= TRAVAIL DEMANDÉ =
Recopiez à l'identique toutes les lignes qui suivent, sans en omettre aucune.

+ + +

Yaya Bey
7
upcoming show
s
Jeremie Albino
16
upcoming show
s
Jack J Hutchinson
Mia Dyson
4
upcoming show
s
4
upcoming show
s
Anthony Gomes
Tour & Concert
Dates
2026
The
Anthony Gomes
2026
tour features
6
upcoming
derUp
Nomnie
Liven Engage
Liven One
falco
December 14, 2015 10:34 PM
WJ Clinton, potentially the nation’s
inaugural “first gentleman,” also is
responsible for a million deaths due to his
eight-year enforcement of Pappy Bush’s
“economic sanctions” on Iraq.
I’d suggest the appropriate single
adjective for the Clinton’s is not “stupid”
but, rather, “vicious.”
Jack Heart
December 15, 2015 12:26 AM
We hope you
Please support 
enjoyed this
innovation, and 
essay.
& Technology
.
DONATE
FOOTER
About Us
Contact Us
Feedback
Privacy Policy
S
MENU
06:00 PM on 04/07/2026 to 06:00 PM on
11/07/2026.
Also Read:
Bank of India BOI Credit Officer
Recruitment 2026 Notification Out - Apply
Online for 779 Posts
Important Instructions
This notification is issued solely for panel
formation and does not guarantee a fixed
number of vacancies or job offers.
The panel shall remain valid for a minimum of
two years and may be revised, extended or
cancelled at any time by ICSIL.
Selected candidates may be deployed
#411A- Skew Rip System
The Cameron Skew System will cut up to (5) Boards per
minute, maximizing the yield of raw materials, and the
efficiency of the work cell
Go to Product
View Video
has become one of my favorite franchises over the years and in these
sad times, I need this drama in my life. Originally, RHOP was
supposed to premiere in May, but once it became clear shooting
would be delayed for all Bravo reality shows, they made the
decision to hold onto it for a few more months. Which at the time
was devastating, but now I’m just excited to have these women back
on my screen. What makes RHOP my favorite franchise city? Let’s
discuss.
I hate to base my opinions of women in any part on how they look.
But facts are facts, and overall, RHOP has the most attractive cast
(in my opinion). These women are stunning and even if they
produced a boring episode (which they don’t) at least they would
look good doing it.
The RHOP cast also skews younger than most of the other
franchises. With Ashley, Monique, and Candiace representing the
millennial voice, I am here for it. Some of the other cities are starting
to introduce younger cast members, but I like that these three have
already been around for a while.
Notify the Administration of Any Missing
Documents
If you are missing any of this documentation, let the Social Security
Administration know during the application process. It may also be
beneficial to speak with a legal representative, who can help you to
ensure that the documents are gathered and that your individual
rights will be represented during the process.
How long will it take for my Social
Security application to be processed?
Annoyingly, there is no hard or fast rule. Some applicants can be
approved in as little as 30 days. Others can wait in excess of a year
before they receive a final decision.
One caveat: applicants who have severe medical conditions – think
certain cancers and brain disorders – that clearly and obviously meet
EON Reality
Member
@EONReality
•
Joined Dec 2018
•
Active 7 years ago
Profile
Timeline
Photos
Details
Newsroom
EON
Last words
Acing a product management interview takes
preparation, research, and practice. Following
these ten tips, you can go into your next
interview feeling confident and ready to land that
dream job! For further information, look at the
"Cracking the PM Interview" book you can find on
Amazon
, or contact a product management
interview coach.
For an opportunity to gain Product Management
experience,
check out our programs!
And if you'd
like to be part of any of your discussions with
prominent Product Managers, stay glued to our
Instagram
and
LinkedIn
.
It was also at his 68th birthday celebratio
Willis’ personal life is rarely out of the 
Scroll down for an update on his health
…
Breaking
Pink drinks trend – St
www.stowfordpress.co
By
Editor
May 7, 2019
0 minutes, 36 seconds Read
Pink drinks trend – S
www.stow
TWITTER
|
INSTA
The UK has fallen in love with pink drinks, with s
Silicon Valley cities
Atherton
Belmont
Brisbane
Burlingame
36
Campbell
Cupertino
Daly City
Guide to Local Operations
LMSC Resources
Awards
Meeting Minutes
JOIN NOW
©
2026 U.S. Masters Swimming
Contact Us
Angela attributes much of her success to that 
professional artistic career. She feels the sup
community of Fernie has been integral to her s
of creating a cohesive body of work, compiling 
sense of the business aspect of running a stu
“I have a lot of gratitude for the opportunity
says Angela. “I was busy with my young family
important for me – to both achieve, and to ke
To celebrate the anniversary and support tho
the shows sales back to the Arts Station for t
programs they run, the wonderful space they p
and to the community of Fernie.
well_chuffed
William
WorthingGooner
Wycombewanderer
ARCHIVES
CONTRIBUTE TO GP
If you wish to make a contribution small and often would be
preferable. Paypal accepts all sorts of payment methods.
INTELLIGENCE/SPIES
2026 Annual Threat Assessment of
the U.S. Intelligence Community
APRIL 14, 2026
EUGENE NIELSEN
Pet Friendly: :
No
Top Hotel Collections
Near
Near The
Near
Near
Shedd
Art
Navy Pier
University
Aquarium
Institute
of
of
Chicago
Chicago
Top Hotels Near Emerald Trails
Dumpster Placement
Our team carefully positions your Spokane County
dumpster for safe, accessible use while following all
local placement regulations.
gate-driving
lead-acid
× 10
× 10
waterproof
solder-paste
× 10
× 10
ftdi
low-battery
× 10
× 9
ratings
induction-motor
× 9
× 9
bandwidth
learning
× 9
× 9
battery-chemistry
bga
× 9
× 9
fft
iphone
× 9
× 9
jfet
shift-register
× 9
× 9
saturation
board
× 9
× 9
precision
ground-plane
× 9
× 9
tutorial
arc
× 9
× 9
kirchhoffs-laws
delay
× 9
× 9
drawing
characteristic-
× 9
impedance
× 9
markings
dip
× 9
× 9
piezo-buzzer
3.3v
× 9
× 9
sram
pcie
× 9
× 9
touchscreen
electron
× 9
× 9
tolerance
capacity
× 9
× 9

+ + +

= VOTRE RÉPONSE =
Yaya Bey
7
upcoming show
s
Jeremie Albino
16
upcoming show
s
Jack J Hutchinson
Mia Dyson
4
upcoming show
s
4
upcoming show
s
Anthony Gomes
Tour & Concert
Dates
2026
The
Anthony Gomes
2026
tour features
6
upcoming
derUp
Nomnie
Liven Engage
Liven One
falco
December 14, 2015 10:34 PM
WJ Clinton, potentially the nation’s
inaugural “first gentleman,” also is
responsible for a million deaths due to his
eight-year enforcement of Pappy Bush’s
“economic sanctions” on Iraq.
I’d suggest the appropriate single
adjective for the Clinton’s is not “stupid”
but, rather, “vicious.”
Jack Heart
December 15, 2015 12:26 AM
We hope you
Please support 
enjoyed this
innovation, and 
essay.
& Technology
.
DONATE
FOOTER
About Us
Contact Us
Feedback
Privacy Policy
S
MENU
06:00 PM on 04/07/2026 to 06:00 PM on
11/07/2026.
Also Read:
Bank of India BOI Credit Officer
Recruitment 2026 Notification Out - Apply
Online for 779 Posts
Important Instructions
This notification is issued solely for panel
formation and does not guarantee a fixed
number of vacancies or job offers.
The panel shall remain valid for a minimum of
two years and may be revised, extended or
cancelled at any time by ICSIL.
Selected candidates may be deployed
#411A- Skew Rip System
The Cameron Skew System will cut up to (5) Boards per
minute, maximizing the yield of raw materials, and the
efficiency of the work cell
Go to Product
View Video
has become one of my favorite franchises over the years and in these
sad times, I need this drama in my life. Originally, RHOP was
supposed to premiere in May, but once it became clear shooting
would be delayed for all Bravo reality shows, they made the
decision to hold onto it for a few more months. Which at the time
was devastating, but now I’m just excited to have these women back
on my screen. What makes RHOP my favorite franchise city? Let’s
discuss.
I hate to base my opinions of women in any part on how they look.
But facts are facts, and overall, RHOP has the most attractive cast
(in my opinion). These women are stunning and even if they
produced a boring episode (which they don’t) at least they would
look good doing it.
The RHOP cast also skews younger than most of the other
franchises. With Ashley, Monique, and Candiace representing the
millennial voice, I am here for it. Some of the other cities are starting
to introduce younger cast members, but I like that these three have
already been around for a while.
Notify the Administration of Any Missing
Documents
If you are missing any of this documentation, let the Social Security
Administration know during the application process. It may also be
beneficial to speak with a legal representative, who can help you to
ensure that the documents are gathered and that your individual
rights will be represented during the process.
How long will it take for my Social
Security application to be processed?
Annoyingly, there is no hard or fast rule. Some applicants can be
approved in as little as 30 days. Others can wait in excess of a year
before they receive a final decision.
One caveat: applicants who have severe medical conditions – think
certain cancers and brain disorders – that clearly and obviously meet
EON Reality
Member
@EONReality
•
Joined Dec 2018
•
Active 7 years ago
Profile
Timeline
Photos
Details
Newsroom
EON
Last words
Acing a product management interview takes
preparation, research, and practice. Following
these ten tips, you can go into your next
interview feeling confident and ready to land that
dream job! For further information, look at the
"Cracking the PM Interview" book you can find on
Amazon
, or contact a product management
interview coach.
For an opportunity to gain Product Management
experience,
check out our programs!
And if you'd
like to be part of any of your discussions with
prominent Product Managers, stay glued to our
Instagram
and
LinkedIn
.
It was also at his 68th birthday celebratio
Willis’ personal life is rarely out of the 
Scroll down for an update on his health
…
Breaking
Pink drinks trend – St
www.stowfordpress.co
By
Editor
May 7, 2019
0 minutes, 36 seconds Read
Pink drinks trend – S
www.stow
TWITTER
|
INSTA
The UK has fallen in love with pink drinks, with s
Silicon Valley cities
Atherton
Belmont
Brisbane
Burlingame
36
Campbell
Cupertino
Daly City
Guide to Local Operations
LMSC Resources
Awards
Meeting Minutes
JOIN NOW
©
2026 U.S. Masters Swimming
Contact Us
Angela attributes much of her success to that 
professional artistic career. She feels the sup
community of Fernie has been integral to her s
of creating a cohesive body of work, compiling 
sense of the business aspect of running a stu
“I have a lot of gratitude for the opportunity
says Angela. “I was busy with my young family
important for me – to both achieve, and to ke
To celebrate the anniversary and support tho
the shows sales back to the Arts Station for t
programs they run, the wonderful space they p
and to the community of Fernie.
well_chuffed
William
WorthingGooner
Wycombewanderer
ARCHIVES
CONTRIBUTE TO GP
If you wish to make a contribution small and often would be
preferable. Paypal accepts all sorts of payment methods.
INTELLIGENCE/SPIES
2026 Annual Threat Assessment of
the U.S. Intelligence Community
APRIL 14, 2026
EUGENE NIELSEN
Pet Friendly: :
No
Top Hotel Collections
Near
Near The
Near
Near
Shedd
Art
Navy Pier
University
Aquarium
Institute
of
of
Chicago
Chicago
Top Hotels Near Emerald Trails
Dumpster Placement
Our team carefully positions your Spokane County
dumpster for safe, accessible use while following all
local placement regulations.
gate-driving
lead-acid
× 10
× 10
waterproof
solder-paste
× 10
× 10
ftdi
low-battery
× 10
× 9
ratings
induction-motor
× 9
× 9
bandwidth
learning
× 9
× 9
battery-chemistry
bga
× 9
× 9
fft
iphone
× 9
× 9
jfet
shift-register
× 9
× 9
saturation
board
× 9
× 9
precision
ground-plane
× 9
× 9
tutorial
arc
× 9
× 9
kirchhoffs-laws
delay
× 9
× 9
drawing
characteristic-
× 9
impedance
× 9
markings
dip
× 9
× 9
piezo-buzzer
3.3v
× 9
× 9
sram
pcie
× 9
× 9
touchscreen
electron
× 9
× 9
tolerance
capacity
× 9
× 9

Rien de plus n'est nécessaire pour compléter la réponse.